Cahier critique 04/09/2019

“Jamais jamais” de Erwan Le Duc

Avant Perdrix, un duo de “poulets” au féminin !

Après Le commissaire Perdrix ne fait pas le voyage pour rien (2011), inégale mais très prometteuse comédie décalée dans laquelle un duo de flics lunaires mène l’enquête, Erwan Le Duc creuse la veine policière avec Jamais jamais. L’occasion pour le réalisateur de faire passer ses personnages d’un désert à l’autre en banalisant volontairement le lieu de la (non)action dans ce nouvel opus : un commissariat de province durant le week-end de Pâques.

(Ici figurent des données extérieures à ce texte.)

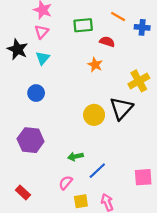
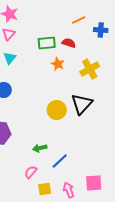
orange line: (118, 16) -> (79, 20), turned -56
green rectangle: (83, 25) -> (47, 43), moved
yellow cross: (139, 81) -> (90, 69), moved
pink square: (143, 177) -> (94, 183), moved

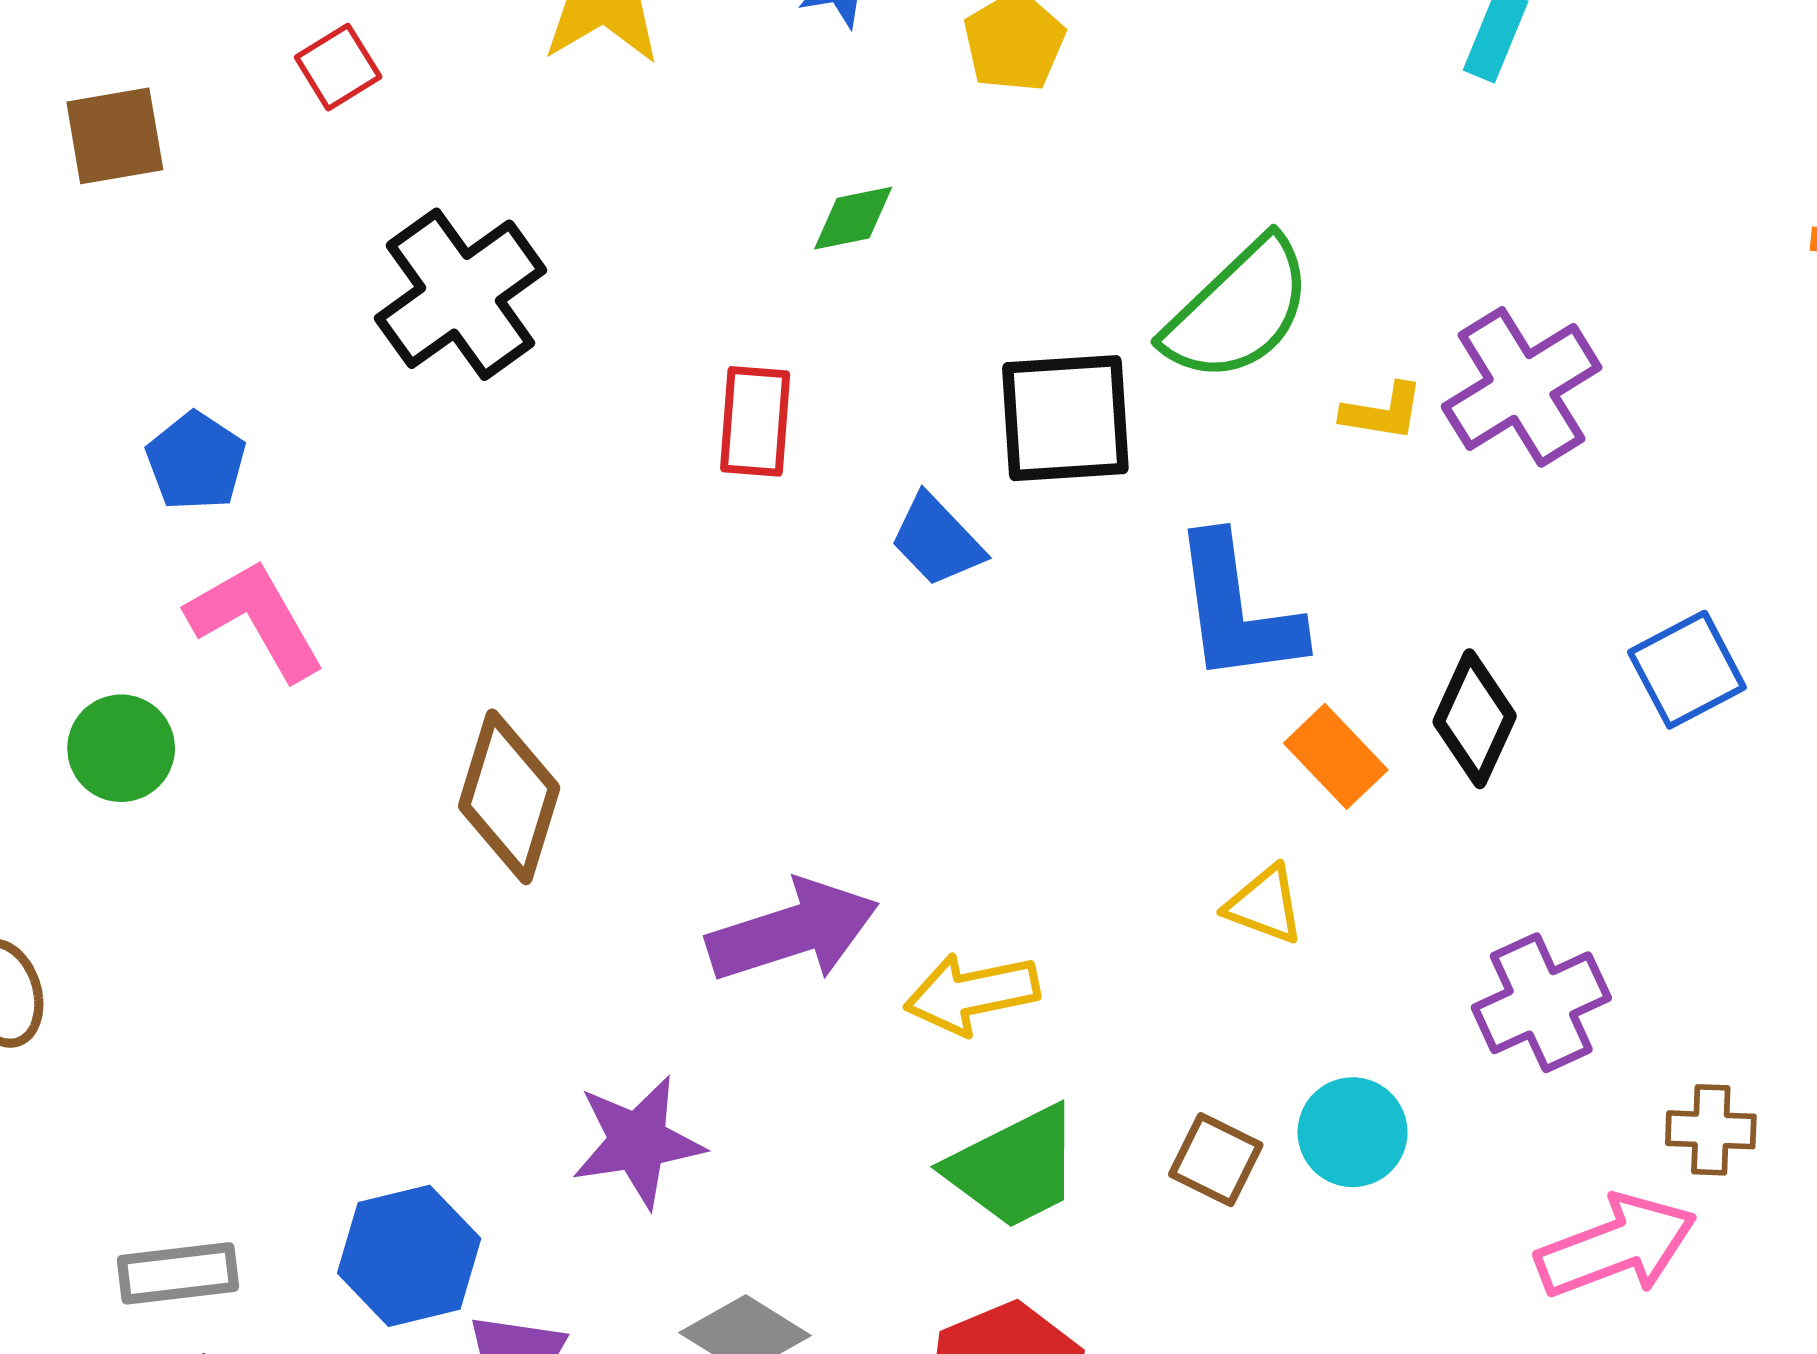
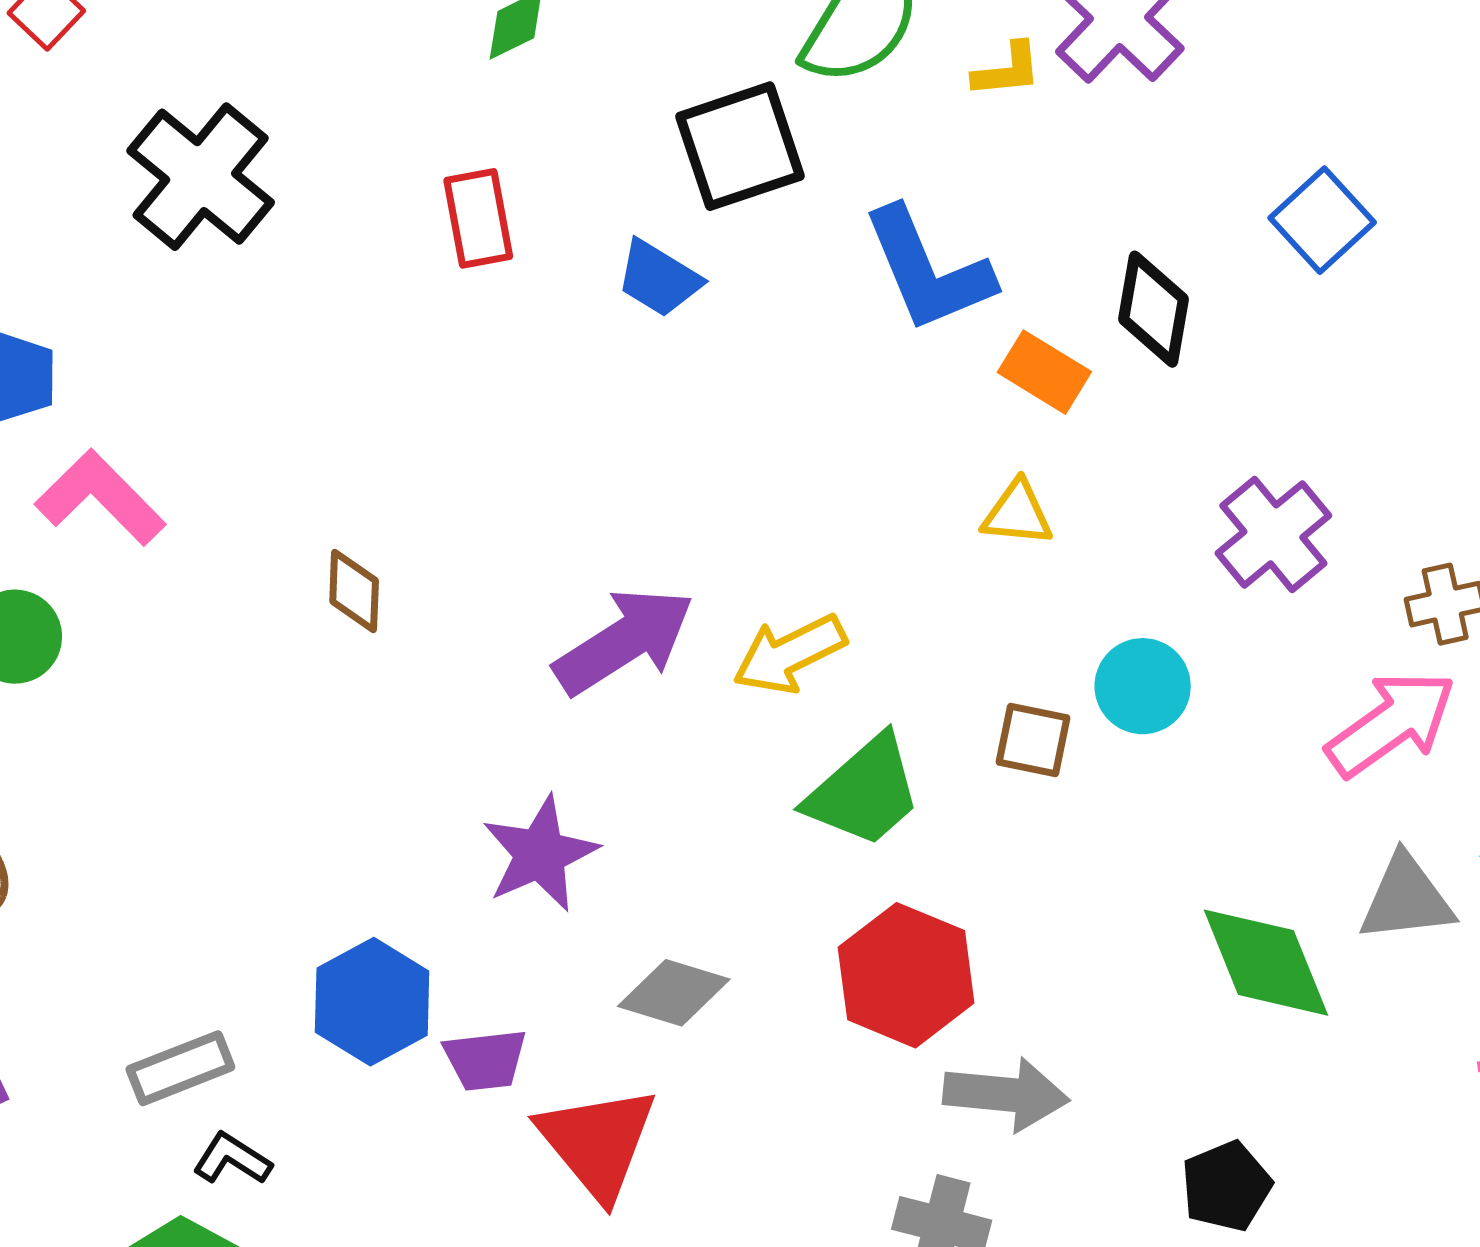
brown diamond: (509, 797) -> (354, 591), size x0.6

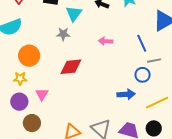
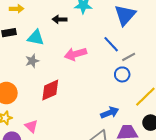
cyan triangle: (74, 13) -> (36, 38), turned -36
pink arrow: (106, 41) -> (76, 54), size x1.5
blue arrow: (126, 94) -> (110, 113), moved

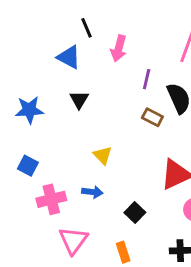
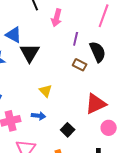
blue triangle: (69, 57) -> (14, 35), moved
black triangle: (79, 100) -> (30, 53), size x1.5

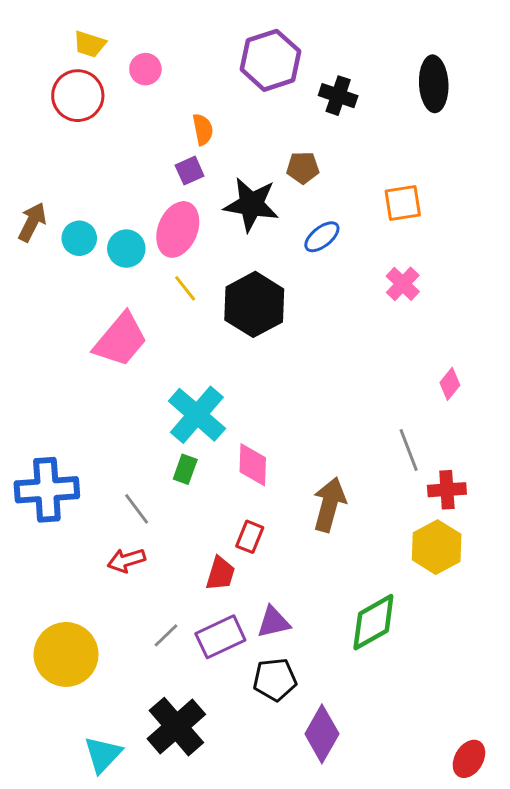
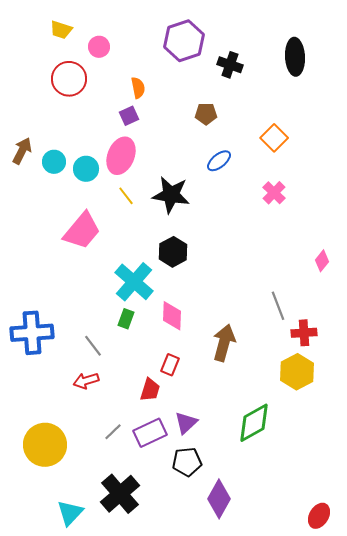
red circle: (78, 96) -> (69, 79), moved
orange square: (403, 203) -> (274, 138), turned -36
black star: (251, 204) -> (171, 195), moved
black hexagon: (254, 304) -> (173, 252), moved, size x0.7
pink diamond: (450, 384) -> (322, 261), moved
purple triangle: (273, 622) -> (186, 423), turned -30

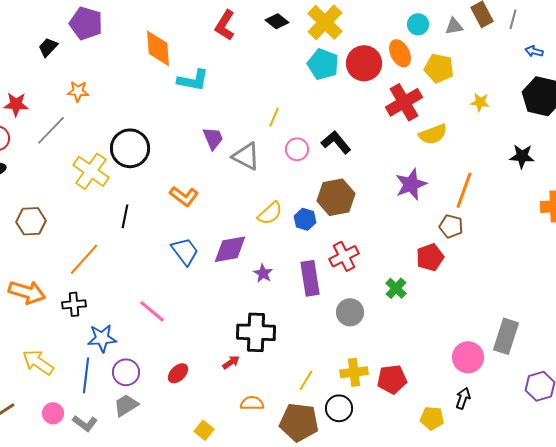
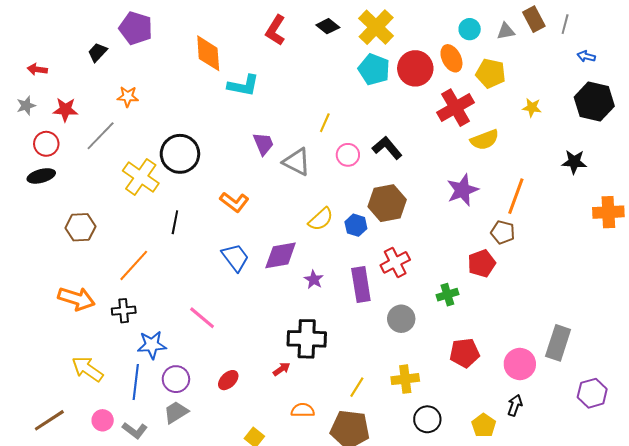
green cross: (396, 288) -> (447, 295), turned 30
red pentagon: (392, 379) -> (465, 353), moved
black circle: (339, 408) -> (427, 419), moved
yellow pentagon: (432, 418) -> (484, 425), turned 30

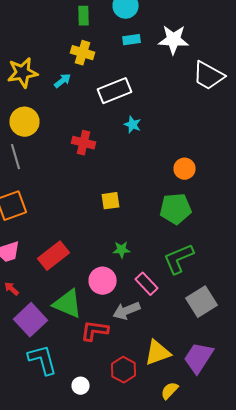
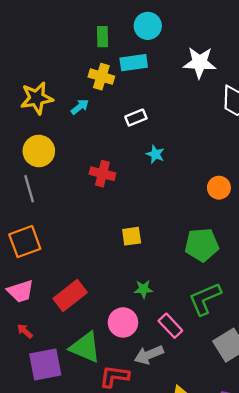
cyan rectangle: (132, 40) -> (134, 63), moved, size x1.4
white rectangle: (114, 91) -> (136, 118), size x0.6
orange circle: (184, 169) -> (219, 188), moved
purple square: (30, 320) -> (45, 365), turned 32

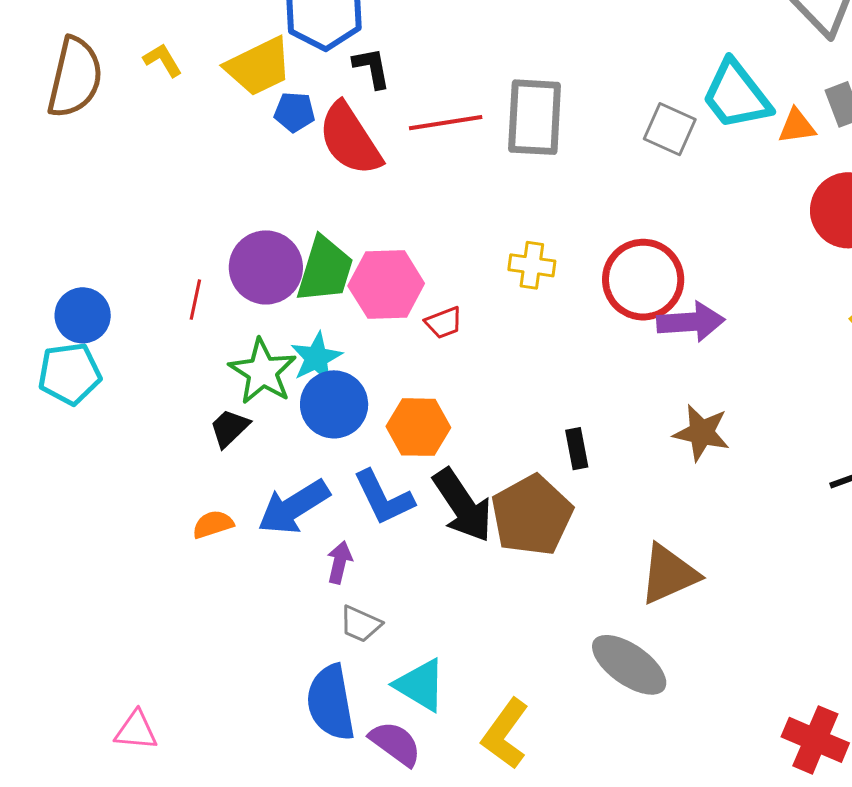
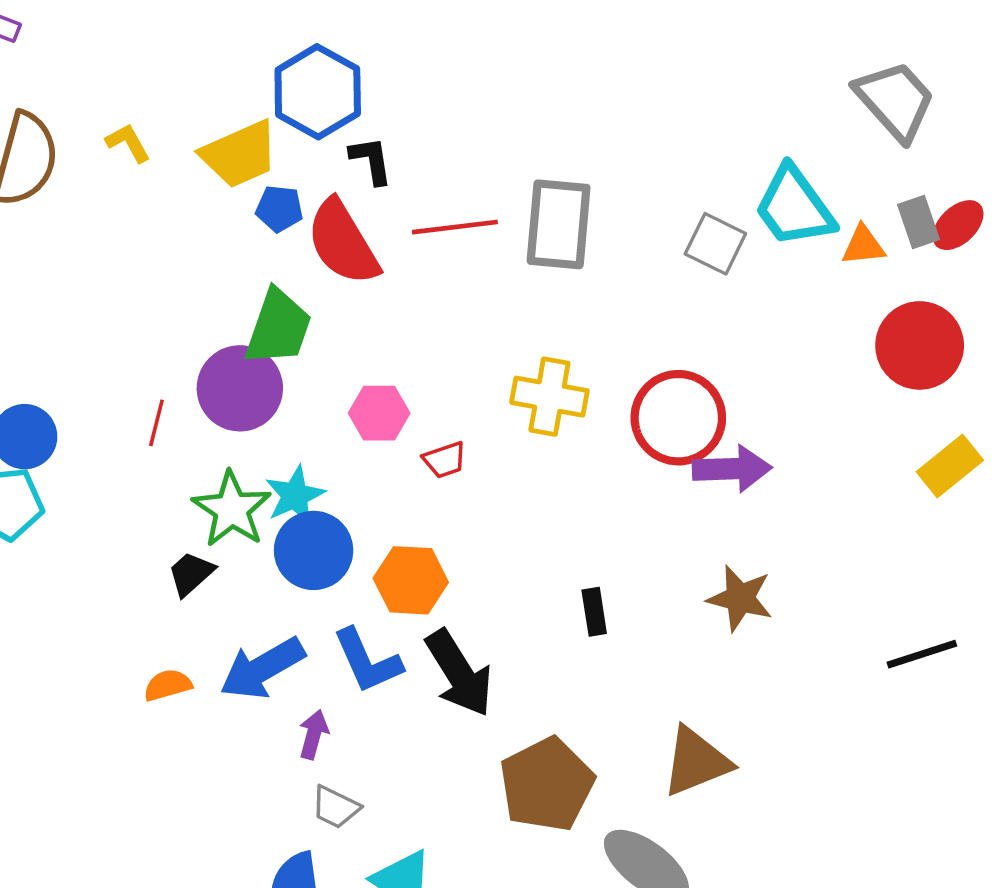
yellow cross: (532, 265) -> (549, 397), size x1.4
green trapezoid: (325, 270) -> (278, 327), moved
pink hexagon: (386, 285) -> (379, 413), size x0.7
brown pentagon: (532, 515) -> (547, 784), moved

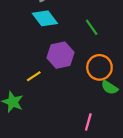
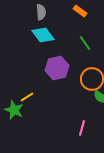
yellow line: (34, 76) -> (27, 97), moved

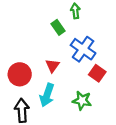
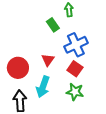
blue cross: (83, 49) -> (76, 45), turned 30
red square: (97, 73) -> (75, 69), moved

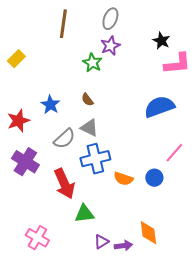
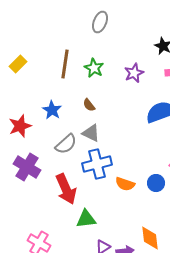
gray ellipse: (110, 19) -> (100, 22), moved
brown line: (63, 24) -> (65, 64), moved
purple star: (110, 46) -> (134, 73), moved

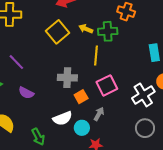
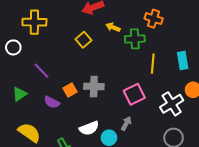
yellow arrow: (86, 29) -> (113, 27), moved
yellow square: (58, 32) -> (84, 40), size x0.7
yellow line: (96, 56) -> (153, 64), moved
orange square: (81, 97) -> (70, 90), moved

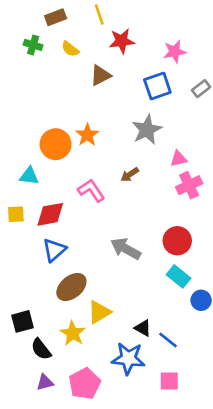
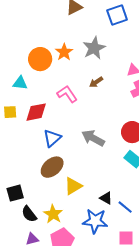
gray star: (147, 130) -> (94, 48), moved
blue triangle: (54, 250) -> (52, 138), moved
yellow star: (73, 333) -> (53, 214), moved

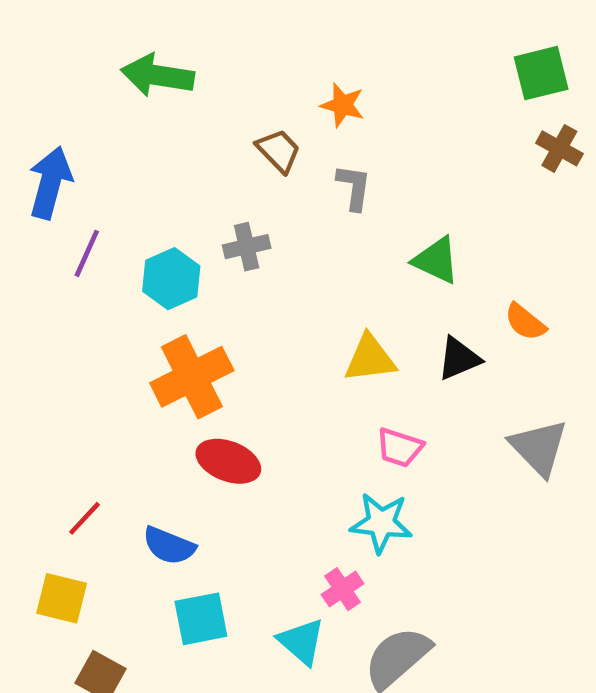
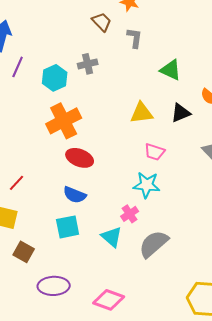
blue semicircle: (169, 546) -> (75, 195), moved

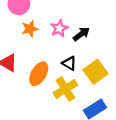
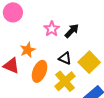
orange star: (30, 29) -> (28, 50), moved

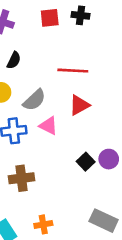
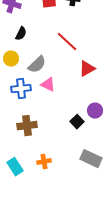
red line: (73, 71) -> (67, 42), turned 40
red triangle: (79, 105) -> (87, 69), moved
black square: (86, 162) -> (77, 122), moved

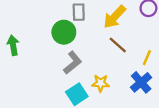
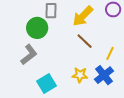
gray L-shape: (73, 63) -> (29, 55), moved
yellow star: (101, 83) -> (80, 75), moved

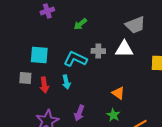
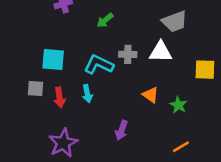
orange triangle: (118, 93) -> (151, 95), moved
purple arrow: (79, 113) -> (121, 130), moved
green star: (113, 115) -> (178, 105), moved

Où l’on découvre un nouveau duo de policiers, mais féminin cette fois ; les lieutenants Ruiz et Arpinon, le feu et la glace, vont vivre une permanence qui va les mettre à nu, au propre comme au figuré.

Ce dérivé du classique good cop/bad cop fonctionne à merveille dès l’entame du film grâce à des dialogues incisifs et aux deux comédiennes éblouissantes. Julie-Anne Roth est Françoise, l’aînée déjantée, Maud Wyler est Clémentine, la sage icône. Même si l’idée scénaristique qui consiste à interchanger tout ou partie de la personnalité des protagonistes n’est pas inédite, Erwan Le Duc en maîtrise les subtilités ; la pratique de l’humour absurde et décalé requiert une justesse et un souci du détail qui fait défaut à de nombreux prétendants.

Jamais jamais, au-delà d’enchaîner répliques acerbes et situations burlesques hilarantes, fait le portrait touchant de deux femmes confrontées à la maternité, et à son formatage par notre société. Une séquence – la plus réussie du film – fait tomber les masques ; censé intervenir suite à une plainte pour tapage nocturne, le duo s’invite à une fête orgiaque aux allures felliniennes, peuplée d’une nouvelle génération à faces d’animaux qui se déchaîne sur fond de “Je t’obéis” de Sexy Sushi. Une échappée scénaristique et de mise en scène qui offre au duo un espace de liberté intemporel, creuset de toutes les mutations. Les deux flics redeviennent des femmes qui aimeraient en découdre physiquement avec tous ces petits jeunes, et avec le poids de leur existence par la même occasion.

Jamais jamais est un film canaille et élégant, absurde et profond, drôle et mélancolique. Dans tous les cas, il en restera toujours, toujours, quelque chose d’ancré en nous.

Fabrice Marquat

Article paru dans Bref n°114, 2015.

Réalisation et scénario : Erwan Le Duc. Image : Alexis Kavyrchine.
Montage : Julie Dupré. Son : Luc Meilland. Interprétation : Maud Wyler, Julie-Anne Roth,
Eddie Chignara, Rose Fagot, Alexandre Steiger et Jacques Lafolye. Production : 10:15 Productions.